TI Food and nutrition

TI Food and Nutrition (http://www.tifn.nl/)


What is the context of your work?

Research focusing on the intestinal microbiota often use fecal samples as a representative of the bacteria that inhabit the end of the large intestine. These studies revealed that the intestinal bacteria contribute to our health, which has stimulated the interest in understanding their dynamics and activities. However, bacterial communities in fecal samples are different compared to microbial communities at other locations in the intestinal tract, such as the small intestine. Despite that the small intestine is the first region where our food and intestinal microbiota meet, we know little about the bacteria in the small intestine and how they influence our overall well-being. The work described the thesis provides an expansion to the accumulating knowledge on the human intestine microbiota by targeting the microbiota of the poorly proximal regions of the intestine.

What was the most challenging part of your work?

The challenging part of the work was integrating all the data from the different (meta)omics technologies, including microbial profiling (using microarrays or sequencing based platforms), metatranscriptomics, comparative genome analysis and immunesystem oriented studies. Nonetheless, without these approaches, I feel that biological understanding of the microbiota function cannot be achieved and highlights that microbiology PhD student need to have a firm grasp of bioinformatic tools to analyze these data.


Graphic representation of the small intestine provided by Tom van den Bogert

Graphic representation of the small intestine provided by Tom van den Bogert


What were main findings of your research?

Microbial profiling of small intestinal samples revealed that Streptococcus spp. were among the bacterial species that were detected in each ileostoma effluent sample, albeit that their abundance varied greatly between samples from the same subject as well as samples from different subjects. Veillonella spp. frequently co-occurred with Streptococcus spp., indicating that the Streptococcus and Veillonella populations play a prominent role in the human small intestine ecosystem. Cultivation and molecular typing methodologies of these groups revealed that the richness of the small intestinal streptococci strongly exceeded the diversity that could be estimated on basis of 16S rRNA analyses, and could be extended to the genomic lineage level (anticipated to resemble strain-level). Comparative analysis of the genomes of these streptococci revealed that their genomes encode different carbohydrate transporters and the necessary enzymes to metabolize different sugars, which was in excellent agreement with what carbohydrates could be used by representative strains of the Streptococcus lineages. Furthermore, the Streptococcus lineages differed significantly in their capacity to modulate cytokine responses of bloodmonocyte derived immature dendritic cells. Interestingly, pair-wise combinations of Streptococcus lineages and Veillonella from the small intestine were also tested for their combined immunomodulatory properties. This resulted in considerably different cytokine responses as those that could be predicted from the stimulations with either Streptococcus or Veillonella, indicating that it is not trivial to predict gut mucosal associated immune responses and that the composition of the intestinal microbiota as a whole may have a distinct influence on an individual’s immune status.

What are limitations?

The next challenge will be to identify mechanistic connections between multidisciplinary data sets from human intervention studies and to draw conclusions about the homeostatic relationship between diet, microbiota, and immune responses. The field of bioinformatics will be especially important to provide algorithms that reduce computational complexity for efficient data mining.

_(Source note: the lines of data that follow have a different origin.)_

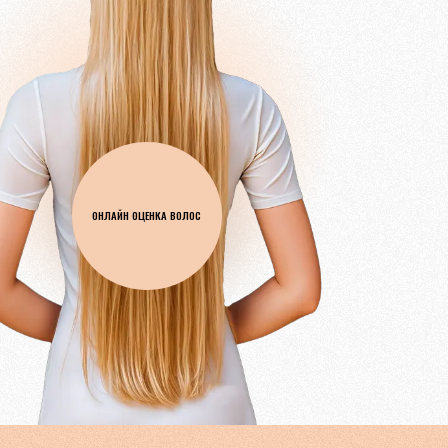
ОНЛАЙН ОЦЕНКА ВОЛОС
ОЙ ГОРОД
ОПЛАТИМ ТРАНСПОРТ
 налаженную сеть
Оплатим транспорт до
хмахерских в более
места проведения сделки
ородах России.
(в обе стороны).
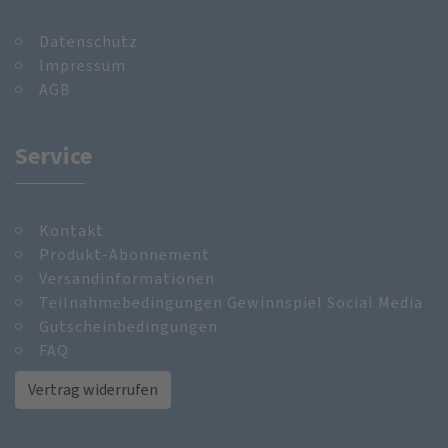
Datenschutz
Impressum
AGB
Service
Kontakt
Produkt-Abonnement
Versandinformationen
Teilnahmebedingungen Gewinnspiel Social Media
Gutscheinbedingungen
FAQ
Vertrag widerrufen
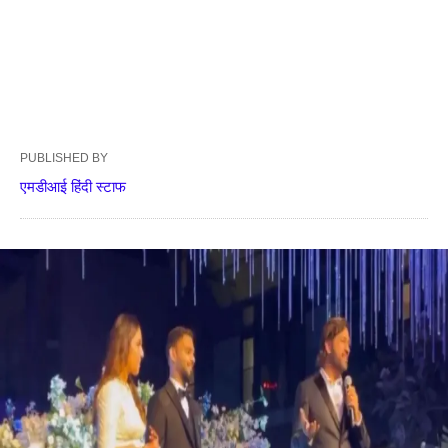
PUBLISHED BY
एमडीआई हिंदी स्टाफ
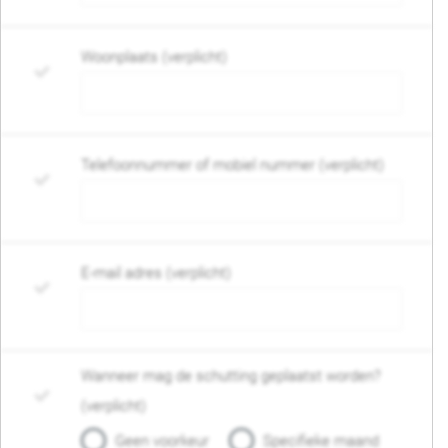
Woonplaats (verplicht)
Telefoonnummer of mobiel nummer (verplicht)
E-mail adres (verplicht)
Wanneer mag de schutting geplaatst worden?
(verplicht)
Geen voorkeur
Specifieke maand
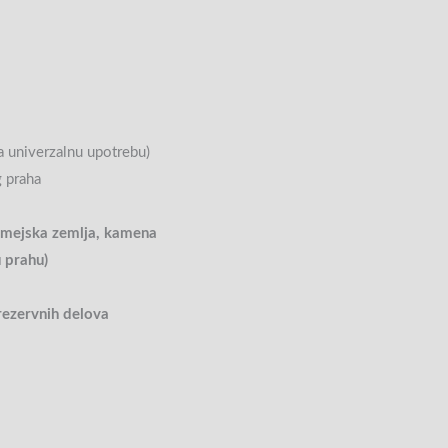
 za univerzalnu upotrebu)
 praha
omejska zemlja, kamena
u prahu)
rezervnih delova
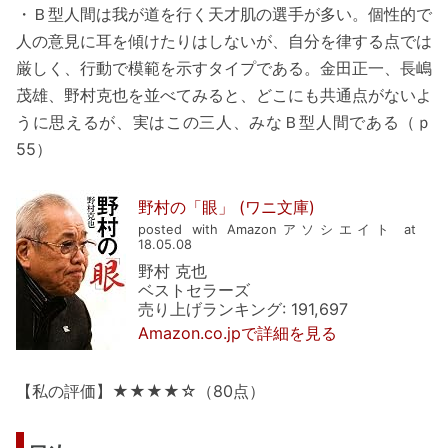
・Ｂ型人間は我が道を行く天才肌の選手が多い。個性的で
人の意見に耳を傾けたりはしないが、自分を律する点では
厳しく、行動で模範を示すタイプである。金田正一、長嶋
茂雄、野村克也を並べてみると、どこにも共通点がないよ
うに思えるが、実はこの三人、みなＢ型人間である（ｐ
55）
野村の「眼」 (ワニ文庫)
posted with Amazonアソシエイト at
18.05.08
野村 克也
ベストセラーズ
売り上げランキング: 191,697
Amazon.co.jpで詳細を見る
【私の評価】★★★★☆（80点）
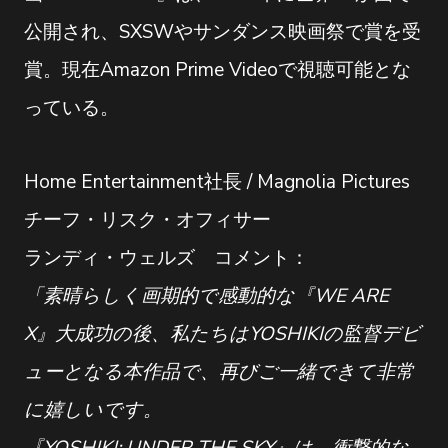
公開され、SXSWやサンダンス映画祭で賞を受
賞。現在Amazon Prime Videoで視聴可能とな
っている。
Home Entertainment社長 / Magnolia Pictures
チーフ・リスク・オフィサー
ランディ・ウェルズ コメント：
「素晴らしく画期的で感動的な『WE ARE
X』大成功の後、私たちはYOSHIKIの監督デビ
ューとなる本作品で、再びご一緒できて非常
に嬉しいです。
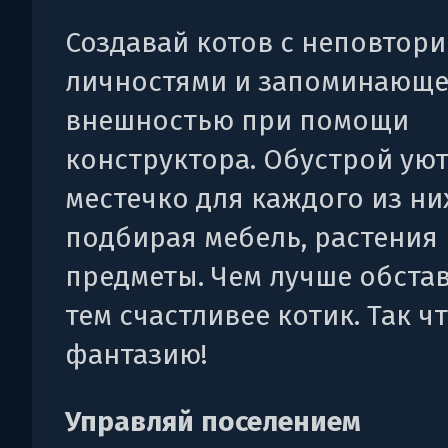
Создавай котов с неповтор
личностями и запоминающ
внешностью при помощи
конструктора. Обустрой ую
местечко для каждого из ни
подбирая мебель, растения 
предметы. Чем лучше обстав
тем счастливее котик. Так ч
фантазию!
Управляй поселением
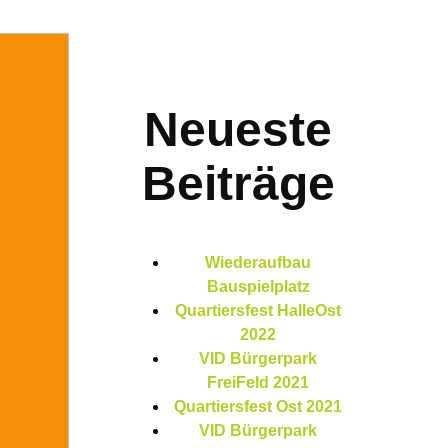
Neueste
Beiträge
Wiederaufbau
Bauspielplatz
Quartiersfest HalleOst
2022
VID Bürgerpark
FreiFeld 2021
Quartiersfest Ost 2021
VID Bürgerpark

How your research could help clinicians in the future?

Ultimately, the research in this area can be exploited to guide the design of future studies that aim to elucidate the interplay between diet, microbiota and the mucosal tissues in the human small intestinal tract as well as open avenues towards rational design of food compositions that aim to modulate the small intestine microbiota composition and activity and thereby aiming to regulate mucosal (and systemic) immunity.